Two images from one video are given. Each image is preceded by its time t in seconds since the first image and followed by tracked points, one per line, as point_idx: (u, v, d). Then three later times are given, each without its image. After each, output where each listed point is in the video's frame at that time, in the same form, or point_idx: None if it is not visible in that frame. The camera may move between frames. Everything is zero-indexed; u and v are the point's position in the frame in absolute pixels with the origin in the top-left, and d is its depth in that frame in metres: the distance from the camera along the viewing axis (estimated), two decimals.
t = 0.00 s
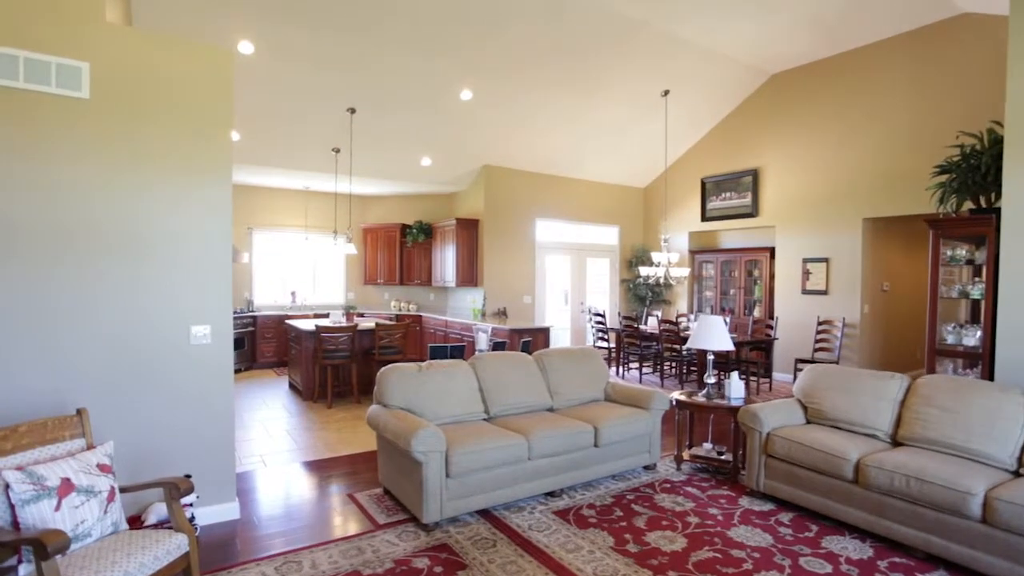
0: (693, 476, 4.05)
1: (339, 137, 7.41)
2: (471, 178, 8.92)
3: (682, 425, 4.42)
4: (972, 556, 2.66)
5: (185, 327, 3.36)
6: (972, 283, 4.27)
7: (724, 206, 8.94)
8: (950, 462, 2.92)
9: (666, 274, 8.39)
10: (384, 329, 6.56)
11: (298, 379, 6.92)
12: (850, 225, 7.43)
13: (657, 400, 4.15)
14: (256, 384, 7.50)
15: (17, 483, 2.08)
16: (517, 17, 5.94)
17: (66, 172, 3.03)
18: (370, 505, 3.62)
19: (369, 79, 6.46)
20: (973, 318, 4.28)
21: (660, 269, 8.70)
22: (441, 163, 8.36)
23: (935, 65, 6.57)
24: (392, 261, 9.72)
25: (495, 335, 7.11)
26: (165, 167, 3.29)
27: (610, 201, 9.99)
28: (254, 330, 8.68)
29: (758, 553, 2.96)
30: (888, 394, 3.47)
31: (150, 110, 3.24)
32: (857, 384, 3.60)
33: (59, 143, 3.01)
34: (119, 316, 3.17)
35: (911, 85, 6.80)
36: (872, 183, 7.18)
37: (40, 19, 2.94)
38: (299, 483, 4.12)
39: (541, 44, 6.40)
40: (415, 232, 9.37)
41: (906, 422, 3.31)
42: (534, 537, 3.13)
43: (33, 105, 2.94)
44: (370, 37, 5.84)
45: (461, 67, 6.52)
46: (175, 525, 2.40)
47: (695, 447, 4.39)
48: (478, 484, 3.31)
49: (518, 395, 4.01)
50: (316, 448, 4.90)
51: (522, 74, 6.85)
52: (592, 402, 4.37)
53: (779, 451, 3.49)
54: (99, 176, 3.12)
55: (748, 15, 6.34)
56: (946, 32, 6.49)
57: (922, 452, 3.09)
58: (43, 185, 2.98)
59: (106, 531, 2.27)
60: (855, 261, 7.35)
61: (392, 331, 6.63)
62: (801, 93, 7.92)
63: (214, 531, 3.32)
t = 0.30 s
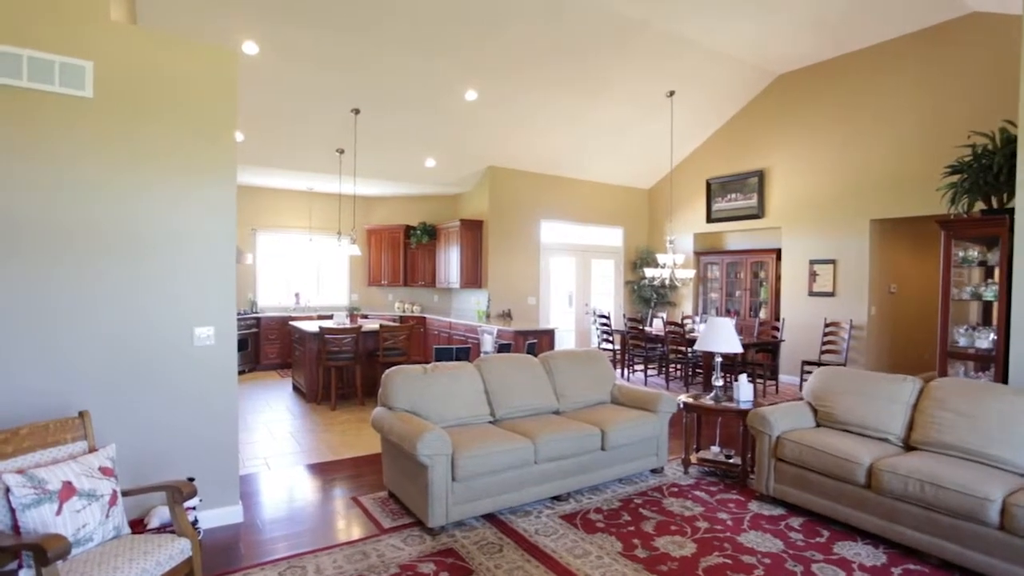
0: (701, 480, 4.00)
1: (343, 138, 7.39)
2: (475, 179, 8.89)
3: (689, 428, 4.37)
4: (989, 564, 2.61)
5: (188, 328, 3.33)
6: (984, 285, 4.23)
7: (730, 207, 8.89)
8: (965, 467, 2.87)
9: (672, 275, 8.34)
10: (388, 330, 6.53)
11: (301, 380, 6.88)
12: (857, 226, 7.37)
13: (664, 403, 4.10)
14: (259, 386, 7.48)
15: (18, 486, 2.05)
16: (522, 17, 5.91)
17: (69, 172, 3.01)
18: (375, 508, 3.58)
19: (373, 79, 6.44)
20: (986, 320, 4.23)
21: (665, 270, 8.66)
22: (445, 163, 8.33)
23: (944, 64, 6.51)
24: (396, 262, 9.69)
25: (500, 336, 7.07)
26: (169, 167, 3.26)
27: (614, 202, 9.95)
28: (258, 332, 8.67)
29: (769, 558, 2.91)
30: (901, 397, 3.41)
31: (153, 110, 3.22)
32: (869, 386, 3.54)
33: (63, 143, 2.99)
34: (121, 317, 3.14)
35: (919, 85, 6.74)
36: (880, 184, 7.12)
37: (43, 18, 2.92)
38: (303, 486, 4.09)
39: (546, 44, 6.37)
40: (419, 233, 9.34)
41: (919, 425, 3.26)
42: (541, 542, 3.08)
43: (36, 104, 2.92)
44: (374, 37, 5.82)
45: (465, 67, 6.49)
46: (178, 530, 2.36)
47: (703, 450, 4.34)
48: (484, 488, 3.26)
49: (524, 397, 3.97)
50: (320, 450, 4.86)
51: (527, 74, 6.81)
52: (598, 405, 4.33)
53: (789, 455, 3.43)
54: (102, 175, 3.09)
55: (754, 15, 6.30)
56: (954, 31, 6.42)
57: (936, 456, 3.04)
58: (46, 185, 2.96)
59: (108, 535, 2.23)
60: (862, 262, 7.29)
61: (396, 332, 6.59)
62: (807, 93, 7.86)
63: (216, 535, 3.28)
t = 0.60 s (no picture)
0: (709, 484, 3.93)
1: (347, 137, 7.35)
2: (480, 179, 8.84)
3: (698, 431, 4.30)
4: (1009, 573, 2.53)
5: (190, 328, 3.28)
6: (1001, 286, 4.16)
7: (736, 208, 8.81)
8: (983, 473, 2.79)
9: (678, 276, 8.26)
10: (392, 331, 6.48)
11: (305, 381, 6.85)
12: (866, 227, 7.28)
13: (672, 406, 4.03)
14: (263, 386, 7.46)
15: (13, 490, 2.00)
16: (528, 16, 5.85)
17: (69, 170, 2.97)
18: (378, 512, 3.53)
19: (377, 78, 6.39)
20: (1001, 322, 4.16)
21: (671, 271, 8.59)
22: (449, 163, 8.29)
23: (955, 63, 6.43)
24: (400, 262, 9.64)
25: (505, 338, 7.01)
26: (171, 165, 3.22)
27: (620, 202, 9.89)
28: (262, 332, 8.64)
29: (780, 566, 2.84)
30: (915, 401, 3.34)
31: (155, 108, 3.17)
32: (882, 390, 3.47)
33: (63, 141, 2.95)
34: (122, 317, 3.10)
35: (929, 83, 6.65)
36: (890, 184, 7.04)
37: (43, 14, 2.88)
38: (306, 489, 4.04)
39: (551, 43, 6.31)
40: (423, 234, 9.30)
41: (935, 430, 3.19)
42: (547, 548, 3.02)
43: (36, 101, 2.88)
44: (379, 35, 5.77)
45: (471, 66, 6.44)
46: (177, 535, 2.31)
47: (711, 454, 4.27)
48: (489, 492, 3.21)
49: (529, 399, 3.92)
50: (323, 452, 4.82)
51: (533, 74, 6.76)
52: (605, 407, 4.27)
53: (800, 460, 3.36)
54: (103, 174, 3.05)
55: (763, 13, 6.23)
56: (966, 28, 6.33)
57: (952, 463, 2.97)
58: (46, 183, 2.92)
59: (106, 540, 2.18)
60: (871, 263, 7.20)
61: (400, 333, 6.54)
62: (815, 92, 7.77)
63: (218, 538, 3.23)
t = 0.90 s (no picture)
0: (724, 491, 3.82)
1: (355, 136, 7.29)
2: (488, 179, 8.76)
3: (712, 436, 4.19)
4: None
5: (194, 329, 3.22)
6: None
7: (749, 208, 8.68)
8: (1015, 485, 2.67)
9: (689, 277, 8.14)
10: (400, 331, 6.41)
11: (311, 382, 6.79)
12: (882, 227, 7.13)
13: (686, 410, 3.93)
14: (270, 386, 7.42)
15: (6, 497, 1.93)
16: (539, 13, 5.75)
17: (71, 167, 2.91)
18: (384, 518, 3.45)
19: (386, 77, 6.33)
20: None
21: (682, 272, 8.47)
22: (458, 162, 8.21)
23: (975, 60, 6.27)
24: (408, 262, 9.57)
25: (514, 339, 6.92)
26: (174, 163, 3.15)
27: (630, 202, 9.77)
28: (269, 331, 8.59)
29: None
30: (940, 408, 3.21)
31: (158, 104, 3.11)
32: (905, 395, 3.34)
33: (64, 137, 2.89)
34: (125, 318, 3.04)
35: (949, 81, 6.49)
36: (908, 183, 6.88)
37: (44, 7, 2.81)
38: (311, 492, 3.97)
39: (562, 40, 6.22)
40: (431, 233, 9.23)
41: (961, 438, 3.06)
42: (558, 557, 2.93)
43: (36, 97, 2.82)
44: (387, 32, 5.69)
45: (480, 64, 6.35)
46: (176, 543, 2.23)
47: (725, 459, 4.15)
48: (497, 498, 3.12)
49: (539, 403, 3.82)
50: (329, 454, 4.74)
51: (543, 71, 6.66)
52: (616, 411, 4.17)
53: (820, 467, 3.24)
54: (105, 171, 2.98)
55: (778, 9, 6.10)
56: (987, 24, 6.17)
57: (981, 473, 2.84)
58: (47, 180, 2.86)
59: (103, 548, 2.11)
60: (888, 265, 7.05)
61: (407, 334, 6.47)
62: (830, 90, 7.63)
63: (220, 543, 3.16)
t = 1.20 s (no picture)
0: (743, 500, 3.68)
1: (365, 133, 7.20)
2: (499, 177, 8.65)
3: (730, 441, 4.04)
4: None
5: (197, 330, 3.13)
6: None
7: (765, 206, 8.50)
8: None
9: (704, 277, 7.97)
10: (409, 332, 6.31)
11: (320, 382, 6.72)
12: (905, 226, 6.93)
13: (704, 416, 3.79)
14: (279, 386, 7.37)
15: None
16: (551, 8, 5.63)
17: (71, 162, 2.82)
18: (391, 525, 3.35)
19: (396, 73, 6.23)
20: None
21: (696, 272, 8.32)
22: (468, 160, 8.10)
23: (1003, 53, 6.05)
24: (418, 261, 9.48)
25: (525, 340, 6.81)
26: (176, 158, 3.06)
27: (643, 201, 9.63)
28: (278, 331, 8.54)
29: None
30: (975, 416, 3.05)
31: (160, 97, 3.01)
32: (936, 402, 3.19)
33: (64, 132, 2.81)
34: (126, 319, 2.96)
35: (975, 75, 6.27)
36: (931, 181, 6.68)
37: None
38: (318, 497, 3.87)
39: (576, 35, 6.08)
40: (441, 232, 9.13)
41: (998, 448, 2.91)
42: (572, 569, 2.81)
43: (35, 90, 2.74)
44: (397, 28, 5.59)
45: (491, 60, 6.23)
46: (174, 554, 2.14)
47: (744, 466, 4.01)
48: (509, 507, 3.00)
49: (552, 406, 3.71)
50: (336, 457, 4.65)
51: (555, 67, 6.53)
52: (632, 416, 4.04)
53: (847, 477, 3.10)
54: (106, 167, 2.90)
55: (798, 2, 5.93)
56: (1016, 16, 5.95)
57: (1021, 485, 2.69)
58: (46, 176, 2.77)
59: (98, 559, 2.01)
60: (910, 265, 6.86)
61: (417, 334, 6.38)
62: (849, 87, 7.44)
63: (224, 551, 3.07)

TASK PROMPT -
Return the opening line of the data above and every line after it up to and including the line that holds "2: (471, 178, 8.92)"; pictures stay out.

TASK ANSWER -
Two images from one video are given. Each image is preceded by its time t in seconds since the first image and followed by tracked points, one per line, as point_idx: (u, v, d). Then three later times are given, each without its image. After each, output where each listed point is in the video's frame at that time, in the same form, or point_idx: None if it is not visible in that frame. The camera may move between frames. Everything is zero-indexed; u and v are the point's position in the frame in absolute pixels with the origin in the top-left, and d is its depth in that frame in metres: the distance from the camera along the viewing axis (estimated), two decimals.
t = 0.00 s
0: (693, 476, 4.05)
1: (339, 137, 7.41)
2: (471, 178, 8.92)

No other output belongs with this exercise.